Central Management and Control ordinarily in Australia
The strategic decisions that are made for the SMSF and other high-level duties must be carried out in Australia. This includes things like the formulation of the fund’s investment strategy, fund performance reviews, strategy formation for the prudential management of any reserves and deciding on how the fund’s assets will be used for members.
Under the existing residency rules, the fund’s central management and control is allowed to temporarily operate outside of Australia for up to two years. The proposed changes will see this period extended out to five years, which is more practical given the travel bans imposed as a result of COVID. It also allows for a more practical application of the rules, and recognises today’s global workforce and enables better financial logistics for those working abroad.
Australian tax residents must hold the majority of the SMSFs active assets
Active members of an SMSF are considered to be members that either make contributions into the fund, or have contributions made on their behalf. To meet the active member test, the members who are Australian residents for tax purposes must hold at least 50% of either, the total market value of the fund’s assets attributable to super interest, or 50% of the amounts that would be payable if the member decided to leave the fund.
The member test is looking to be abolished as part of the proposed changes, so having an active member who isn’t an Australian resident won’t impact the fund.
When do the simplified residency rules take effect?
The proposed legislation is yet to receive royal assent, but once it does so, the measures will take effect from the start of the first financial year after.

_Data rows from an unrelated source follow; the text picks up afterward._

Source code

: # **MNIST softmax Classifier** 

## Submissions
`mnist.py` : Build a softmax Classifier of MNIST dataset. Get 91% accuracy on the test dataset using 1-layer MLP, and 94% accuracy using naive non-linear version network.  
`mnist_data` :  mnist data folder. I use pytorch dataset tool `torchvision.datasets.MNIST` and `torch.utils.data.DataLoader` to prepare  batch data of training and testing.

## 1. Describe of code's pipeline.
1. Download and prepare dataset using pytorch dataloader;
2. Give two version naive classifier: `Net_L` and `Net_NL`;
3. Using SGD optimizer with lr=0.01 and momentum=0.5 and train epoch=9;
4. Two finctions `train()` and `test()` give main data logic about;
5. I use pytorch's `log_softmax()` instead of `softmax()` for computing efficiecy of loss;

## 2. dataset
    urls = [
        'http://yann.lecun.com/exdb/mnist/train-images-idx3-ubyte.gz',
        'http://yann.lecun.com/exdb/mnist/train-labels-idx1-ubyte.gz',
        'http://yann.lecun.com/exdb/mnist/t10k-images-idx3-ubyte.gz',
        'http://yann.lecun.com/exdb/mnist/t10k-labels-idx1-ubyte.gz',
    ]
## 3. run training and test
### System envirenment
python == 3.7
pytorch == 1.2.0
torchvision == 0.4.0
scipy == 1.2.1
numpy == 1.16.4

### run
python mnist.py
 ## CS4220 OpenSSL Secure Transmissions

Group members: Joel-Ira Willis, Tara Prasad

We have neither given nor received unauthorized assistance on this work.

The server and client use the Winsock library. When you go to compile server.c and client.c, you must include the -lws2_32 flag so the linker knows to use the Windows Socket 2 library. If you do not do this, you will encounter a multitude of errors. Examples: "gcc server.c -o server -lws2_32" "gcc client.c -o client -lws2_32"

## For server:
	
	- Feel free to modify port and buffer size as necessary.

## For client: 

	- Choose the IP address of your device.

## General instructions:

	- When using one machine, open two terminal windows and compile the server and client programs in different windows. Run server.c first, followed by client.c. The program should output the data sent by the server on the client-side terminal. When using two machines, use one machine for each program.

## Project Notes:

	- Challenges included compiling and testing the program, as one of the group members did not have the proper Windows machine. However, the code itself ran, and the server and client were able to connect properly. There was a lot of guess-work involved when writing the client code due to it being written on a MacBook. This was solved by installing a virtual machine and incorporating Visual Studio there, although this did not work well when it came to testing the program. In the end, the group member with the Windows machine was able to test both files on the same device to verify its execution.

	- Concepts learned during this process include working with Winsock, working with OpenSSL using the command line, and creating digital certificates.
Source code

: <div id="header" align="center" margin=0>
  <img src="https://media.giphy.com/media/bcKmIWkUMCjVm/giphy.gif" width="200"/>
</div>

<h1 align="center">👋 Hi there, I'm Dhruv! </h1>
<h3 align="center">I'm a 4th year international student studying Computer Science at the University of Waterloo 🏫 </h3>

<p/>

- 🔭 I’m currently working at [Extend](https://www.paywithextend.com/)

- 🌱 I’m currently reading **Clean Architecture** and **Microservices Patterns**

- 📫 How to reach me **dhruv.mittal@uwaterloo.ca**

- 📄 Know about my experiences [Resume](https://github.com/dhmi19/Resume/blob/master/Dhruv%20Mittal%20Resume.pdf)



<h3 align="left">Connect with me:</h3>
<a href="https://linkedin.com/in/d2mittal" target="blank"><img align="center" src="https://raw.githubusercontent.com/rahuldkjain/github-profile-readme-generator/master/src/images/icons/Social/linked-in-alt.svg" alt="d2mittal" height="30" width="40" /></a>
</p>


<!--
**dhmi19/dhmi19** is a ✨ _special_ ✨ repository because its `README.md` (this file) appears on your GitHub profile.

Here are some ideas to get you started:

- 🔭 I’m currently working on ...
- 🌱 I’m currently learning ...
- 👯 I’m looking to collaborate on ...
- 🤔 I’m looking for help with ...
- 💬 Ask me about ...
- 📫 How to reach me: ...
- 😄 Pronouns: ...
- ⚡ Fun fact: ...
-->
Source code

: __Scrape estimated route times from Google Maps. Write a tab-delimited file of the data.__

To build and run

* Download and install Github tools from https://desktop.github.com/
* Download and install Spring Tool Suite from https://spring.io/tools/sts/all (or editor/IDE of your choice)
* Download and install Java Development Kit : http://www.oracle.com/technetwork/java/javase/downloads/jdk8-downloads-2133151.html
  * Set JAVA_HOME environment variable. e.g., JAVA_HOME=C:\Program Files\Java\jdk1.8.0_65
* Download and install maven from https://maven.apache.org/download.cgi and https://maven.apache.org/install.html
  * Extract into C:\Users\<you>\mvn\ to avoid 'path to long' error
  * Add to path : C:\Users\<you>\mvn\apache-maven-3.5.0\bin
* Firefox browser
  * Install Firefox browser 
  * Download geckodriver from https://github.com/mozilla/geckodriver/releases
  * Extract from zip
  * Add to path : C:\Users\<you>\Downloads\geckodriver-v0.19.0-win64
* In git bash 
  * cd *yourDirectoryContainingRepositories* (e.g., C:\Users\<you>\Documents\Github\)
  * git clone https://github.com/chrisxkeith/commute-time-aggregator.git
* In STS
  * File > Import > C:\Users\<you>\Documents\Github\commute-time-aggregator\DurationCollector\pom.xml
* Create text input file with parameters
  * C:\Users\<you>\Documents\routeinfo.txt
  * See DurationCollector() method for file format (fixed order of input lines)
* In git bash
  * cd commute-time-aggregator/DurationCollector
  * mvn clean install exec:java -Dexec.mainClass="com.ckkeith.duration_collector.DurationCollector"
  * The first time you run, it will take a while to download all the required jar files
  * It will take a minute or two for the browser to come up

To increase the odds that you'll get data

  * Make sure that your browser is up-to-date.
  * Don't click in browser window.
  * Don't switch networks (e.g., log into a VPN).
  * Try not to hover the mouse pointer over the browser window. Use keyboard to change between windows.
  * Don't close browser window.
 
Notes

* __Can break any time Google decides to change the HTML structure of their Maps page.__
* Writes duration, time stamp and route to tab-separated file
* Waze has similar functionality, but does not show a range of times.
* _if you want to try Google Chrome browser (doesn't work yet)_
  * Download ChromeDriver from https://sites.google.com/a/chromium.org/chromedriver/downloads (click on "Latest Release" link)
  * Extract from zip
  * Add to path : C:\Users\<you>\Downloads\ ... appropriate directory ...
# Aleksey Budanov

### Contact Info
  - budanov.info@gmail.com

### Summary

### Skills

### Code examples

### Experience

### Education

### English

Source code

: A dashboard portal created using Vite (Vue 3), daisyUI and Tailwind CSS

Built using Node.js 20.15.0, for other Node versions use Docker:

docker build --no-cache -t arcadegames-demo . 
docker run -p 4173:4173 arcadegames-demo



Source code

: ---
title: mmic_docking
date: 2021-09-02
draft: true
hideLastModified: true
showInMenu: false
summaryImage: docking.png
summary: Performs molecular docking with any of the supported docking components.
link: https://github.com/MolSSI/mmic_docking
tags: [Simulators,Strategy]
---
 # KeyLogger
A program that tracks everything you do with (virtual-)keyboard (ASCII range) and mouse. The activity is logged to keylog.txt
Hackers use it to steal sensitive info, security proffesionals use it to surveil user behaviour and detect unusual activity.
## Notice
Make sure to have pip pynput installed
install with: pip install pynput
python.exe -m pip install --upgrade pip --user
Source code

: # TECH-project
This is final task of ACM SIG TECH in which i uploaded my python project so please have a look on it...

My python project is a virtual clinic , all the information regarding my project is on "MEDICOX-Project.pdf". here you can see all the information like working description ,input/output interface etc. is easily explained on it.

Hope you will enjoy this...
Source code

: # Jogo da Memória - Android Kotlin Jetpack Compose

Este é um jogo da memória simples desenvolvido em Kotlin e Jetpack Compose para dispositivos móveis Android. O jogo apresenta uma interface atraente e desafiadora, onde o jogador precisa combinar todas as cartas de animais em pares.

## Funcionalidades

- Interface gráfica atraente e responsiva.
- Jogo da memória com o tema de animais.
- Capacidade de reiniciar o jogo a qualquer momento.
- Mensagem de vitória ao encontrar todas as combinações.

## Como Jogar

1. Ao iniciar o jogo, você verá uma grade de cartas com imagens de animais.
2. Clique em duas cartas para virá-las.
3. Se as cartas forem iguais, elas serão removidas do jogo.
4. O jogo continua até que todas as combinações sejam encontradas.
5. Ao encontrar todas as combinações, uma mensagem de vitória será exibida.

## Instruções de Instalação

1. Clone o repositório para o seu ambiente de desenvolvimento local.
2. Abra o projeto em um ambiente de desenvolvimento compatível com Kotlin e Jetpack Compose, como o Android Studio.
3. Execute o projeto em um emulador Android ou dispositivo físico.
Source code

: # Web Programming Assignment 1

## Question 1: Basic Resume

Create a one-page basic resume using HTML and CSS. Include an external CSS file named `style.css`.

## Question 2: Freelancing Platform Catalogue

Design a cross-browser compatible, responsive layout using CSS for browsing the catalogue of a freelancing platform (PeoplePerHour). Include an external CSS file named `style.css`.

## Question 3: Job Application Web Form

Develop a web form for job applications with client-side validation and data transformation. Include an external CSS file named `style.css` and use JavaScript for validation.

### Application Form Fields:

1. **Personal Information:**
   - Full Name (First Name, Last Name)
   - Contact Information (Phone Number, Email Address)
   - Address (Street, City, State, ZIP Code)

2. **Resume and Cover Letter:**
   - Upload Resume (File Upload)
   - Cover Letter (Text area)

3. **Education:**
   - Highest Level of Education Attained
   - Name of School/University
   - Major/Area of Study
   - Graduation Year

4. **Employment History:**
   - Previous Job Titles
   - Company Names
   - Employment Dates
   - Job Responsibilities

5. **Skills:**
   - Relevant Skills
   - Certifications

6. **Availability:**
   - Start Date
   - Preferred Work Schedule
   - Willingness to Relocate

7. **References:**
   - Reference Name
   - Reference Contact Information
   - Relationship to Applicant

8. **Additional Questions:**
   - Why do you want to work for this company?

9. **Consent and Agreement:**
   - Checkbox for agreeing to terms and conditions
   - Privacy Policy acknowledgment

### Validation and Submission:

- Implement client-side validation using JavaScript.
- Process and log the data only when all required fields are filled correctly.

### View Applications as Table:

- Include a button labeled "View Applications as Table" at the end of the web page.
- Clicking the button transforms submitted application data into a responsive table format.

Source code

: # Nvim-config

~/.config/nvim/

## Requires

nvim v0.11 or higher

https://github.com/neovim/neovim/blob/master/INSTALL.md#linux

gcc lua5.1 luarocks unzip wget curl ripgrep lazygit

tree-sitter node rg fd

What is the penalty for not meeting residence rules?
The existing SMSF rules around residency are quite complex. The consequences for non-compliance can mean that your SMSF tax status shifts to ‘non-complying’ and resultantly attracts the top marginal tax rate of 45%.
The proposed legislation to relax the residency rules also comes with added relief from the ATO, who’ve advised they would not apply compliance resources in determining whether an SMSF meets the relevant residency condition. This means that SMSF trustees who can’t return to Australia due to travel bans can breathe a sigh of relief where ordinarily they would be deemed to not meet the central management and control test.
If you still have questions about how the residency rules might impact you and your SMSF, it’s important to seek professional advice.